Last year, Stellantis grouped its commercial vehicle business under a new name, Stellantis Pro One. As well as imitating Ford's use of the word “pro”, Stellantis said it aims to generate €5 billion a year from connected services sales.
General Motors last year reorganized its North American commercial vehicle business to increase competition with Ford Pro.
Another challenge for Ford Pro is converting customers who currently use the software and telematics services for free into paid subscribers.
Fize Electrique, an electrical contractor in Quebec, is using Ford Pro software to monitor battery charge levels in 12 Ford EVs it has purchased during a one-year free trial period. This is very important because in Quebec's cold winter climate, EV batteries lose range faster.
“When we introduced the first E-Transits, I was always looking at the numbers,” said Alan Fisset, who oversees the company's fleet. The data obtained from the vehicle “helped us understand the health of the battery.”

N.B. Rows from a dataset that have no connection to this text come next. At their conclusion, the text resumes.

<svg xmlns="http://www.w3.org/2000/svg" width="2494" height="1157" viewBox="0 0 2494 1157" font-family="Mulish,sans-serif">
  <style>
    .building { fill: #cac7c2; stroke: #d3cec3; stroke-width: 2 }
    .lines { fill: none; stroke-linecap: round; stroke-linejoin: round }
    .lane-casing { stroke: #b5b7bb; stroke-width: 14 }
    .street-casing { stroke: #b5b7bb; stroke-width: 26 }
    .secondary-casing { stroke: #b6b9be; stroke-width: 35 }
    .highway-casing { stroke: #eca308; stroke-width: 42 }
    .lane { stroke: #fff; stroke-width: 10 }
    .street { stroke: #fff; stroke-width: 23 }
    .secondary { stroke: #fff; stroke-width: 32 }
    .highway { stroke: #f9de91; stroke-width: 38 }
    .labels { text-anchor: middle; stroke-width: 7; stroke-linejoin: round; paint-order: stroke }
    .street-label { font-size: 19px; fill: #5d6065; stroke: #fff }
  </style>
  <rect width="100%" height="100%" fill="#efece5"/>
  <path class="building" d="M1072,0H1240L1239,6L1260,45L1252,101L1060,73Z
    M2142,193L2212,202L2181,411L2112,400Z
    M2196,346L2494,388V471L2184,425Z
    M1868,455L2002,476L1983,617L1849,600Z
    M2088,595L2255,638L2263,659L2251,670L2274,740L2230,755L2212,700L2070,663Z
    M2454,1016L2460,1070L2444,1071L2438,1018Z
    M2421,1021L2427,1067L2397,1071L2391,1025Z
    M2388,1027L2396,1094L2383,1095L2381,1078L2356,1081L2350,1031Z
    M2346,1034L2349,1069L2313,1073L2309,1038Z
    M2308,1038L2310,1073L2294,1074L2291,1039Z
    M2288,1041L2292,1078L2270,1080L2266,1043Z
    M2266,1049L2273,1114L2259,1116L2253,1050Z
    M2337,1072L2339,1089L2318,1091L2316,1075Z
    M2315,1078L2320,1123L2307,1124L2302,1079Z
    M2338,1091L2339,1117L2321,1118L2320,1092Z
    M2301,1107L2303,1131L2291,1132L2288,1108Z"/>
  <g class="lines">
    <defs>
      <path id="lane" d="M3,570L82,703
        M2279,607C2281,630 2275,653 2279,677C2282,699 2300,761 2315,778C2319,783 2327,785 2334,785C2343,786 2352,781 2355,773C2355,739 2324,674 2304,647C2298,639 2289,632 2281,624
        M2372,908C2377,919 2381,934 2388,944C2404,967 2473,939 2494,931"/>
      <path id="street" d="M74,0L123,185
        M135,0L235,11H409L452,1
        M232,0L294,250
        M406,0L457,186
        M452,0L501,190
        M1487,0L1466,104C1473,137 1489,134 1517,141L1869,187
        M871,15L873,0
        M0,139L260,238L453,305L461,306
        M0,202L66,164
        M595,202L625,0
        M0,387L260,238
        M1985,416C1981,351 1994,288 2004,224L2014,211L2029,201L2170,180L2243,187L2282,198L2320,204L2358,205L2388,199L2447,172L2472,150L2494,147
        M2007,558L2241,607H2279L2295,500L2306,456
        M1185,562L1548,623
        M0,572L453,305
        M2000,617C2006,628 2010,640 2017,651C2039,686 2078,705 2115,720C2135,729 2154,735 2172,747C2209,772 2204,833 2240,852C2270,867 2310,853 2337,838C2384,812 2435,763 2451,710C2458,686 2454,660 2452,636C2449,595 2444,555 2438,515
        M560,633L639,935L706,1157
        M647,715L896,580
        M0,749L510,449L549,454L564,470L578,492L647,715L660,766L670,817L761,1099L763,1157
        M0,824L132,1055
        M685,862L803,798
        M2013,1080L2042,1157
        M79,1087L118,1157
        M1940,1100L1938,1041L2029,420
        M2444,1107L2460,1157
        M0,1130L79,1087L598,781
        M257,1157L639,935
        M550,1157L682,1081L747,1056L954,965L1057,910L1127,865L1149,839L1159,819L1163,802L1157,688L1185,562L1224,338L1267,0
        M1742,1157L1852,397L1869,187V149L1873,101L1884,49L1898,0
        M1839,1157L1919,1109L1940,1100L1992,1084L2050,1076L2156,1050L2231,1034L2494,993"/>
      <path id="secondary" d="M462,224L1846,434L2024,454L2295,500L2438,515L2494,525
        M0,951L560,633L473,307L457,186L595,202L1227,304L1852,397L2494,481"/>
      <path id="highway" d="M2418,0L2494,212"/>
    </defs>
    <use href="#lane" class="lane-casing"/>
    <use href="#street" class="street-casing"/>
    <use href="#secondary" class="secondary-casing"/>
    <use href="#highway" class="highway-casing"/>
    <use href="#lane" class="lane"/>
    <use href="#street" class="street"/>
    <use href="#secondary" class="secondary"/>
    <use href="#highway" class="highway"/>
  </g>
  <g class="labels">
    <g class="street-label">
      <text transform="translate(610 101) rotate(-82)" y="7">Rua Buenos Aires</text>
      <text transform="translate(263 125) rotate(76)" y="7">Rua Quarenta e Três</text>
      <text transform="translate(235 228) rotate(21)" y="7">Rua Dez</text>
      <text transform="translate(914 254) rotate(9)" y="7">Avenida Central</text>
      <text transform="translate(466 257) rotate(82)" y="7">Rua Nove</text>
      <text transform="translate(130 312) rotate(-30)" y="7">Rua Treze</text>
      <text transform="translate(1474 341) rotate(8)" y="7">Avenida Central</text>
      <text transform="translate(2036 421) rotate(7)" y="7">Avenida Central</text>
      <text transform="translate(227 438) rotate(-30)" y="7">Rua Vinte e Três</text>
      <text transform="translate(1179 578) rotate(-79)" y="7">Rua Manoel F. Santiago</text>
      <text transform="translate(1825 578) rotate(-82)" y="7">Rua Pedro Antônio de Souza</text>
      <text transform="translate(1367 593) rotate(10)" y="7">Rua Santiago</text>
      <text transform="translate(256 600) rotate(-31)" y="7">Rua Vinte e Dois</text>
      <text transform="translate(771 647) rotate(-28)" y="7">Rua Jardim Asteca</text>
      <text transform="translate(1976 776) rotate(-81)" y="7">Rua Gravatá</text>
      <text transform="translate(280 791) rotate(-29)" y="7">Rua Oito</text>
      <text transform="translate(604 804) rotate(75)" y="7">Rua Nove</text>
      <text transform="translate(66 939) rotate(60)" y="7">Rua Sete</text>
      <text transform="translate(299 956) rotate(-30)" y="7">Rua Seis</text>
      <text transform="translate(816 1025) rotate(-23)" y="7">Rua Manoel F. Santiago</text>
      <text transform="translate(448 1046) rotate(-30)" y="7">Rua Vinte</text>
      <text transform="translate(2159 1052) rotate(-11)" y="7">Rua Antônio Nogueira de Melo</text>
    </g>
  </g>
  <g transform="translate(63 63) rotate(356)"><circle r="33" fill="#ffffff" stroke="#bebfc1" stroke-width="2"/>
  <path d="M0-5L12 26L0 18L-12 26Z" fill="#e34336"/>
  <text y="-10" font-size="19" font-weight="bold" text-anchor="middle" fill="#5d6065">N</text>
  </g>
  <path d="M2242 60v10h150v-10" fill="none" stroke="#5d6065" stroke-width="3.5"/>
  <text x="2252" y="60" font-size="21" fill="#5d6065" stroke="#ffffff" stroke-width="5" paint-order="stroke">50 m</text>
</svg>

This convinced Fize to take advantage of Quebec's relatively stable electricity prices to accelerate its transition to fully electric vehicles.
Ford Pro is experimenting with new ideas for software services, but not all projects work, Dave Prusinski, chief revenue officer of Ford Pro's software business, said in an interview.
In 2021, Ford and business software company Salesforce announced plans to develop a subscription software service called VIIZR that automates work instructions to contractors. But that project has ended, Prusinski said.
“Realistically, that wasn't our core,” he said. “There were some great solutions on the market. We were seeing traction, but we just couldn't catch up fast enough.”